◆ **Aim**:
Return the lines below word for word, leaving out any picture.

Stored entries
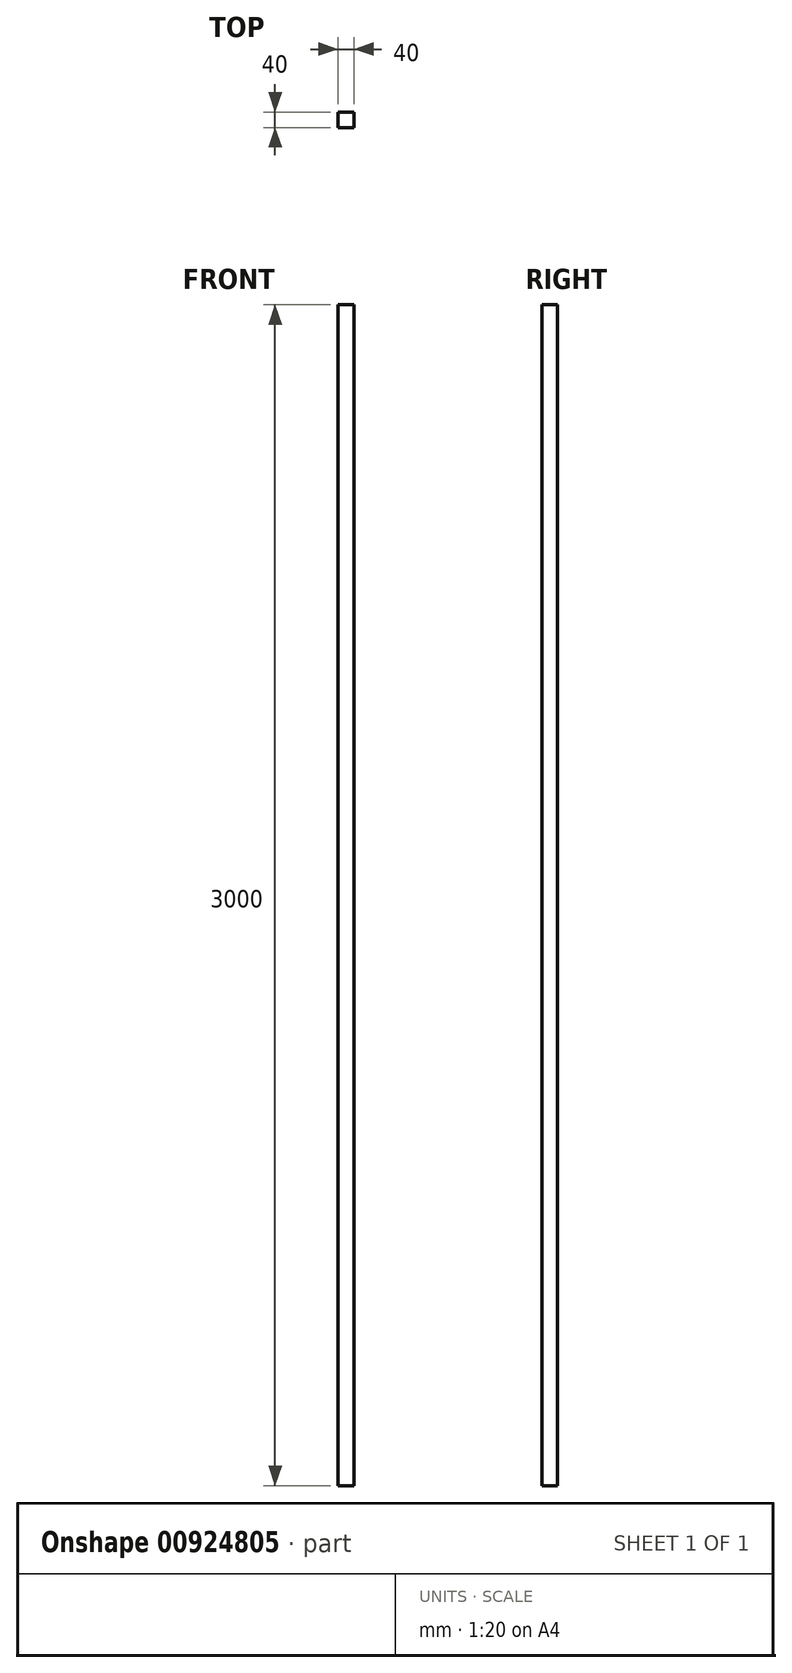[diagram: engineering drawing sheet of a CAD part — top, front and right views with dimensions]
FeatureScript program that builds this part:
annotation { "Feature Type Name" : "Feature", "Feature Type Description" : "" }
export const myFeature = defineFeature(function(context is Context, id is Id, definition is map)
    precondition{}
    {
        {
            var Q0;
            Q0=qCreatedBy(makeId("Top.planeOp"),FACE);
            var sketch = newSketch(context, id + "F0", { "sketchPlane" : qUnion([Q0])});
            skLineSegment(sketch, "E0.bottom", {"start": v(0, 0) * mm, "end": v(40, 0) * mm});
            skLineSegment(sketch, "E0.top", {"start": v(0, -40) * mm, "end": v(40, -40) * mm});
            skLineSegment(sketch, "E0.left", {"start": v(0, 0) * mm, "end": v(0, -40) * mm});
            skLineSegment(sketch, "E0.right", {"start": v(40, 0) * mm, "end": v(40, -40) * mm});
            skSolve(sketch);
        }
        {
            var Q0;
            Q0=makeQuery(id+"F0.imprint","IMPRINT",FACE,{"disambiguationData":[TD([[makeQuery(id+"F0.imprint","IMPRINT",EDGE,{"derivedFrom":sQuery(id+"F0.wireOp",EDGE,"E0.bottom")}),-1.0]])]});
            extrude(context, id + "F1", {"entities" : qUnion([Q0]), "depth" : 3000 * mm, "offsetDistance" : 25 * mm});
        }
    });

◆ **Result for this exercise**:
[diagram: engineering drawing sheet of a CAD part — top, front and right views with dimensions]
FeatureScript program that builds this part:
annotation { "Feature Type Name" : "Feature", "Feature Type Description" : "" }
export const myFeature = defineFeature(function(context is Context, id is Id, definition is map)
    precondition{}
    {
        {
            var Q0;
            Q0=qCreatedBy(makeId("Top.planeOp"),FACE);
            var sketch = newSketch(context, id + "F0", { "sketchPlane" : qUnion([Q0])});
            skLineSegment(sketch, "E0.bottom", {"start": v(0, 0) * mm, "end": v(40, 0) * mm});
            skLineSegment(sketch, "E0.top", {"start": v(0, -40) * mm, "end": v(40, -40) * mm});
            skLineSegment(sketch, "E0.left", {"start": v(0, 0) * mm, "end": v(0, -40) * mm});
            skLineSegment(sketch, "E0.right", {"start": v(40, 0) * mm, "end": v(40, -40) * mm});
            skSolve(sketch);
        }
        {
            var Q0;
            Q0=makeQuery(id+"F0.imprint","IMPRINT",FACE,{"disambiguationData":[TD([[makeQuery(id+"F0.imprint","IMPRINT",EDGE,{"derivedFrom":sQuery(id+"F0.wireOp",EDGE,"E0.bottom")}),-1.0]])]});
            extrude(context, id + "F1", {"entities" : qUnion([Q0]), "depth" : 3000 * mm, "offsetDistance" : 25 * mm});
        }
    });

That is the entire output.